- [Written task 1]:
Please answer these questions from the Rome travel post:
(a) Which movie did the writer's group go to see?
(b) How many seats do the mini buses in the city's fleet have?
(c) Which pedestrian bridge did the group cross on the way back to Trastevere?

--- Begin Page text ---

It would not be unreasonable to expect that, on only the seventh day in Rome, something historical or important remained unseen or unexplored. But, sometimes, you just don’t feel like making the effort.

Instead, we went to see a movie on its first day in Rome.

That would be Baz Luhrmann’s The Great Gatsby.

From our peregrinations around town, we have not seen many movie theaters. One up by the Palace of Justice … and the place in the upscale Barberini neighborhood that we found. And unlike in Paris, movies in English with subtitles are rare.

The 3:30 p.m. English showing was in a large room, with big, comfortable seats, a clean floor and no stains on the chairs.

As is the case in Paris, the audience was well-behaved, attentive, almost reverential. And not just because Luhrmann’s take on the F. Scott Fitzgerald’s novel was a neon-tinged, hyperkinetic homage.

We might have been watching it alone, it was so quiet in there, and only once in 2.5 hours did a cell phone ring. A stark contrast to what you would expect while watching a movie in the United States or the UAE.

Verdict? A great place to see a movie, and not a bad movie. A morality tale from the early 1920s has some resonance, nearly a century later, but it’s hard to feel it on a gut level, given how cynical many of us have become.

OK. The short bus.

The bus is really the only way to get around Rome. The subway system is short and almost useless if you are on the west side of the city. And not just on the other side of the Tiber.

The place has the regular big buses you might expect, but given all the extremely narrow streets in the heart of the older part of the place, the city has rolled out a fleet of 10-seat mini buses.

We rode on one, from Trastevere to Barberini, and it was an interesting, disorienting experience. We had to stand, and that 1) meant we could not see where we were going because our vision was blocked and 2) meant we had to be careful not to be tossed around the interior because we were banging along over cobblestones nearly the whole way.

It is impressive, however, how the 20-foot buses can maneuver through the narrow streets where many of the leading sights of the city are found.

And the last supper in Trastevere. Actually, we meant to eat on the east side of the river, where most of Rome sprawls. Instead, we found ourselves walking around a neighborhood with not much happening, and the restaurant that was our target was shuttered. So … after looking at various other restos, and actually taking a seat in a way overpriced wine bar, where we were ignored for quite some time, we just got up and headed back over to Trastevere, where everything is open and your dining choices number around 100.

(Interestingly, as we crossed the Sisto pedestrian bridge, we found ourselves in a crowd of people heading for cheerful, busy Trastevere.)

We settled on a crowded mom-and-pop style place on a side street we had previously missed. It was mostly expats on the terrace (including one a table where an American college girl talked about herself for 90 minutes as five relatives from home listened to her ramble).

--- End Page text ---
--- Begin Entries provided ---

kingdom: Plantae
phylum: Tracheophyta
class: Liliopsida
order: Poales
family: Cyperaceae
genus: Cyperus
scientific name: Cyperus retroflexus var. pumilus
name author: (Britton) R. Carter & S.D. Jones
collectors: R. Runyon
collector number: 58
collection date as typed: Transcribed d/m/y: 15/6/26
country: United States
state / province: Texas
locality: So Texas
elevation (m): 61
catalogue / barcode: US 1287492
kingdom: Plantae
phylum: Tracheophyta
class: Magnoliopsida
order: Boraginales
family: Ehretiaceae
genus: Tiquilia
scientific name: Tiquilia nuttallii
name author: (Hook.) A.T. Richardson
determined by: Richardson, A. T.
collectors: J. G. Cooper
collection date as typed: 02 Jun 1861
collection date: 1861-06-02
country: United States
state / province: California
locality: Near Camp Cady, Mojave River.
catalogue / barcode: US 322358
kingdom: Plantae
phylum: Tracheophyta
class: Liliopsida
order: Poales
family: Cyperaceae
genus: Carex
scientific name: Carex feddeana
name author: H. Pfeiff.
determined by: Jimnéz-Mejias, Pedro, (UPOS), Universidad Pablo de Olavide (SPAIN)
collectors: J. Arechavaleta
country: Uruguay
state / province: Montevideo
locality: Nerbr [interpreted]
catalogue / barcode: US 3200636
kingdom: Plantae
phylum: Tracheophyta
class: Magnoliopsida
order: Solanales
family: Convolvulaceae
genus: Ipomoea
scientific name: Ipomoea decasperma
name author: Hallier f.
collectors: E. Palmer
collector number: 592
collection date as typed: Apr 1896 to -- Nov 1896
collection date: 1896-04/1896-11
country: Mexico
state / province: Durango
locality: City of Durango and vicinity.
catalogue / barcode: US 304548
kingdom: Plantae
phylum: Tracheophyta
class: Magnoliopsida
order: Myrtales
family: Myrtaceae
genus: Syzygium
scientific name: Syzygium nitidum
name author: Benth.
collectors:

--- End Entries provided ---

- [Written task 2]:
Pull out every line of the listing that contains the string "date".

- [Full answer 1]:
(a) Baz Luhrmann's The Great Gatsby
(b) 10
(c) The Sisto pedestrian bridge

- [Full answer 2]:
collection date as typed: Transcribed d/m/y: 15/6/26
collection date as typed: 02 Jun 1861
collection date: 1861-06-02
collection date as typed: Apr 1896 to -- Nov 1896
collection date: 1896-04/1896-11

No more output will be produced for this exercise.